● Your objective:
Every line holding "linejoin" should be copied from the records below.

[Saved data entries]
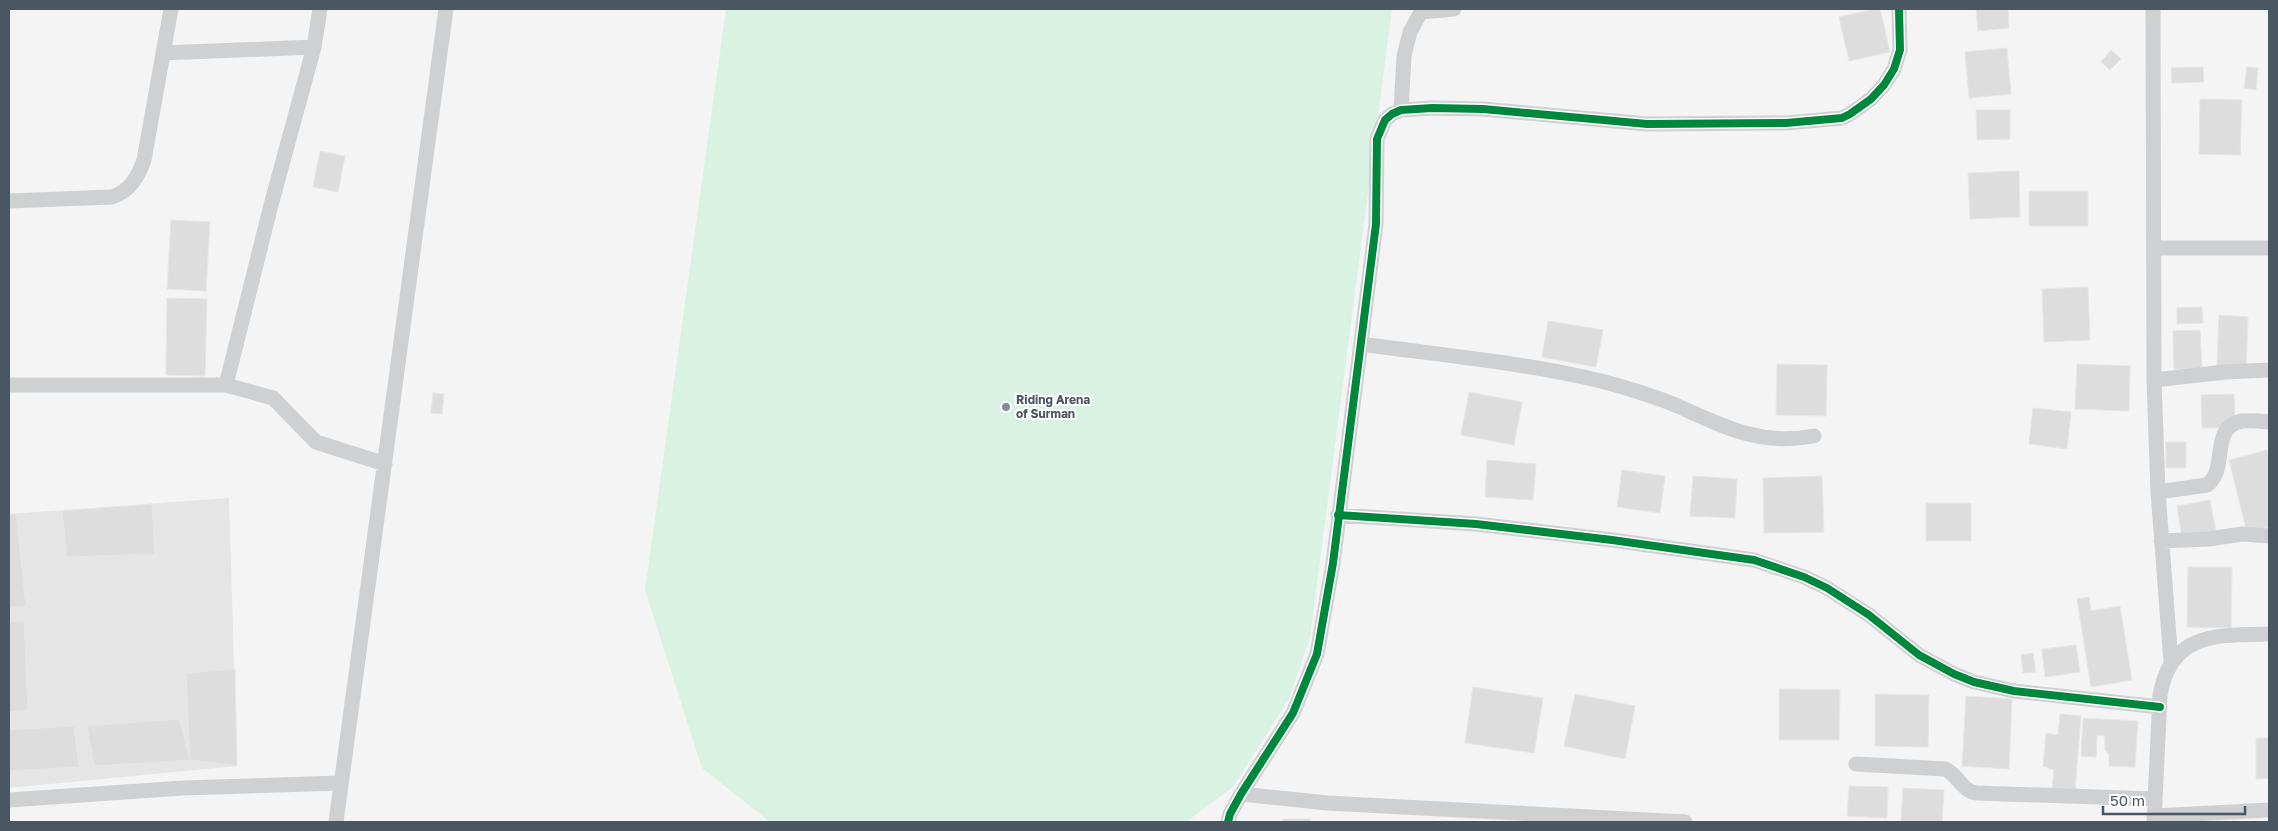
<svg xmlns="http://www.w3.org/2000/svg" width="2278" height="831" font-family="'Golos Text',sans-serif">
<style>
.education{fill:#e6e5e6}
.park{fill:#d9f2e3}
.building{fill:#ddddde;stroke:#e5e6e7}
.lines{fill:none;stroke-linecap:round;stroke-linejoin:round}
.street{stroke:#ced0d2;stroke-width:15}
.cycleway-casing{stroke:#fff;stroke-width:11}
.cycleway{stroke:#00873e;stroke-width:8}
.poi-dot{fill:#868d94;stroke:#fff;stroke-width:2}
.labels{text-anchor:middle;stroke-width:4;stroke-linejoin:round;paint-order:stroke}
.poi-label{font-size:12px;font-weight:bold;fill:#4a5661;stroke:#fff;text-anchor:start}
</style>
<rect width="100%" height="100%" fill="#f4f4f4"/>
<path class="education" d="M229 498 237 766 9 788V514Z"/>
<path class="park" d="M726 9H1392L1310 637 1289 699 1233 787 1186 822H770L702 768 645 590Z"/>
<path class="building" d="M1874 9H1880L1890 52 1849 61 1839 17Z
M1976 9H2008L2009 28 1978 31Z
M2007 48 2011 94 1969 98 1965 52Z
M2111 50 2121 59 2110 70 2101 62Z
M2203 67 2204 82 2172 83 2171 68Z
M2247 67 2258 68 2256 90 2244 88Z
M2200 99 2242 100 2240 155 2199 154Z
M1976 110H2010V139L1977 140Z
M320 151 345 156 338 192 313 187Z
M2019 171 2020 217 1970 219 1968 173Z
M2029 191H2088V226H2029Z
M171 220 210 222 206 291 167 289Z
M2088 287 2090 340 2044 342 2042 289Z
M167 298 207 299 205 376 166 375Z
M2202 307 2203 323 2177 324V308Z
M2219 315 2248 317 2246 368 2217 366Z
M1548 321 1603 330 1596 367 1542 357Z
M2200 330 2202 369H2174L2173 331Z
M1777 364 1827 365 1826 416 1776 415Z
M2077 364 2130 366 2129 411 2075 409Z
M1469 392 1522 402 1514 445 1461 435Z
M433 393 444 394 442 414 431 413Z
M2234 394 2235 428H2202L2201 395Z
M2033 408 2071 412 2067 449 2029 444Z
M2166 442H2186V468H2166Z
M2267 450 2269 460V527L2247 533 2229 460Z
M1487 460 1536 464 1533 500 1485 497Z
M1622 470 1665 476 1660 513 1617 507Z
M1693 476 1737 479 1735 518 1690 516Z
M1822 476 1824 532 1764 533 1763 478Z
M2210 500 2216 532 2182 537 2177 506Z
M1926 503H1971V541H1926Z
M152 504 155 554 67 557 62 511Z
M9 514H16L26 606 9 607Z
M2188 567H2232L2231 628 2187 627Z
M2089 597 2091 611 2120 606 2132 680 2091 687 2077 599Z
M24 621 28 710 9 712V622Z
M2076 645 2080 672 2045 677 2042 649Z
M2033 653 2036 672 2023 673 2021 655Z
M235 669 237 766 190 760 186 673Z
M1473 687 1543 698 1534 753 1465 743Z
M1779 689 1840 690 1839 740H1779Z
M1575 694 1635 706 1625 759 1564 746Z
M1875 694 1929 695 1928 747 1875 746Z
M1966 696 2012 699 2009 769 1962 766Z
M2060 714 2081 716 2075 792 2052 790 2054 770 2043 766 2046 733 2058 735Z
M2083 718 2138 721 2135 767 2109 766V755L2105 750V736L2097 735 2096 757 2081 756Z
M179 719 190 760 94 766 87 726Z
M74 726 79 767 9 771V730Z
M2256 738H2269V778L2256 779Z
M1849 786 1888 787 1887 818 1847 816Z
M1903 788 1944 790 1942 822H1901Z
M1283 819H1310V822H1283Z"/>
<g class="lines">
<path class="street" d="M2153 9 2154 380 2158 492 2171 662
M163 53 314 47
M1401 110 1404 56 1410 32 1421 12 1454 9
M9 201 112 197C130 191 138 177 144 160L171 9
M2155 248H2269
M1361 344C1440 355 1522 362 1601 381 1627 388 1655 396 1680 407 1726 428 1762 446 1814 436
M2154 380 2225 372 2269 370
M9 385H226L273 398 316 442 385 464
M226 385 271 205 314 47 320 9
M2158 492 2207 485C2229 469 2209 427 2242 421 2251 420 2260 421 2269 422
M1338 515 1476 524 1612 540 1754 560 1804 577 1827 588 1869 615 1919 655 1954 674 1974 682 2014 691 2160 707
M2161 541 2209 539 2242 534 2269 536
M1856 764 1945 769C1959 775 1961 791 1977 793L2155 799
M1241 794 1327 803 1685 822
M9 800 183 788 341 783
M2154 816 2269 810
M336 822 446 9
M1228 822 1230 814 1241 794 1293 713 1317 654 1333 563 1376 224 1377 139 1385 120 1392 114 1401 110 1432 108 1483 109 1647 124 1786 123 1842 118 1850 114 1871 99 1884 85 1894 69 1900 50 1899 9
M2154 822 2160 695C2171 632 2217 635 2269 634"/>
<g class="cycleway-casing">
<path id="cycleway" d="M1338 515 1476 524 1612 540 1754 560 1804 577 1827 588 1869 615 1919 655 1954 674 1974 682 2014 691 2160 707
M1228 822 1230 814 1241 794 1293 713 1317 654 1333 563 1376 224 1377 139 1385 120 1392 114 1401 110 1432 108 1483 109 1647 124 1786 123 1842 118 1850 114 1871 99 1884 85 1894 69 1900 50 1899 9"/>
</g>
<use href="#cycleway" class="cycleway"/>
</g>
<circle class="poi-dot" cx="1006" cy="407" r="5"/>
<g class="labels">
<g class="poi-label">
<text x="1016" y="404">Riding Arena<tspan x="1016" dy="14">of Surman</tspan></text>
</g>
</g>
<rect width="2278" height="831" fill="none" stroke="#4a5661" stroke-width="20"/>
<path d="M2103 806v8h142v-8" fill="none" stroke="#4a5661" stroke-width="2.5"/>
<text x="2110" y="806" font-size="15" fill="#4a5661" stroke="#ffffff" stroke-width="4" paint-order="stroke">50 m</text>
</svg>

● Response:
.lines{fill:none;stroke-linecap:round;stroke-linejoin:round}
.labels{text-anchor:middle;stroke-width:4;stroke-linejoin:round;paint-order:stroke}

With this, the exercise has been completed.